* _Task prompt_: Please rewrite the data below, changing "common name" to "vernacular name" and leaving everything else as it is.
========
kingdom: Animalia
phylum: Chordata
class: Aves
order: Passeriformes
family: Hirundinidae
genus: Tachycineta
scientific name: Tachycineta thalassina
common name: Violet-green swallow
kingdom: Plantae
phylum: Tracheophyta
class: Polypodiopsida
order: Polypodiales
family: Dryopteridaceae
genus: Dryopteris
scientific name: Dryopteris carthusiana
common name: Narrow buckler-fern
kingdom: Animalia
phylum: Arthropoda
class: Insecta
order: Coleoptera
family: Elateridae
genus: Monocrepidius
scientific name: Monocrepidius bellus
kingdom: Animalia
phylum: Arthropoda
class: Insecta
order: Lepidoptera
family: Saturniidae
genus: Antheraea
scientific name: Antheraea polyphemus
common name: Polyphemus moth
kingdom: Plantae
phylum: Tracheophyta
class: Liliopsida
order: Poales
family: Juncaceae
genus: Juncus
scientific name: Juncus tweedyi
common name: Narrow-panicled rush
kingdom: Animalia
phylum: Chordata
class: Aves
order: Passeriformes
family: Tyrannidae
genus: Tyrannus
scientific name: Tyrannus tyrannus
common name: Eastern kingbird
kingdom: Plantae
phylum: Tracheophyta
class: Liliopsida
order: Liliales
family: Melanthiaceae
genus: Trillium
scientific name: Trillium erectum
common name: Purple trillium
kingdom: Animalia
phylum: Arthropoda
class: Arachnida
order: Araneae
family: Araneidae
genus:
========
* _Answer to this task_:
kingdom: Animalia
phylum: Chordata
class: Aves
order: Passeriformes
family: Hirundinidae
genus: Tachycineta
scientific name: Tachycineta thalassina
vernacular name: Violet-green swallow
kingdom: Plantae
phylum: Tracheophyta
class: Polypodiopsida
order: Polypodiales
family: Dryopteridaceae
genus: Dryopteris
scientific name: Dryopteris carthusiana
vernacular name: Narrow buckler-fern
kingdom: Animalia
phylum: Arthropoda
class: Insecta
order: Coleoptera
family: Elateridae
genus: Monocrepidius
scientific name: Monocrepidius bellus
kingdom: Animalia
phylum: Arthropoda
class: Insecta
order: Lepidoptera
family: Saturniidae
genus: Antheraea
scientific name: Antheraea polyphemus
vernacular name: Polyphemus moth
kingdom: Plantae
phylum: Tracheophyta
class: Liliopsida
order: Poales
family: Juncaceae
genus: Juncus
scientific name: Juncus tweedyi
vernacular name: Narrow-panicled rush
kingdom: Animalia
phylum: Chordata
class: Aves
order: Passeriformes
family: Tyrannidae
genus: Tyrannus
scientific name: Tyrannus tyrannus
vernacular name: Eastern kingbird
kingdom: Plantae
phylum: Tracheophyta
class: Liliopsida
order: Liliales
family: Melanthiaceae
genus: Trillium
scientific name: Trillium erectum
vernacular name: Purple trillium
kingdom: Animalia
phylum: Arthropoda
class: Arachnida
order: Araneae
family: Araneidae
genus:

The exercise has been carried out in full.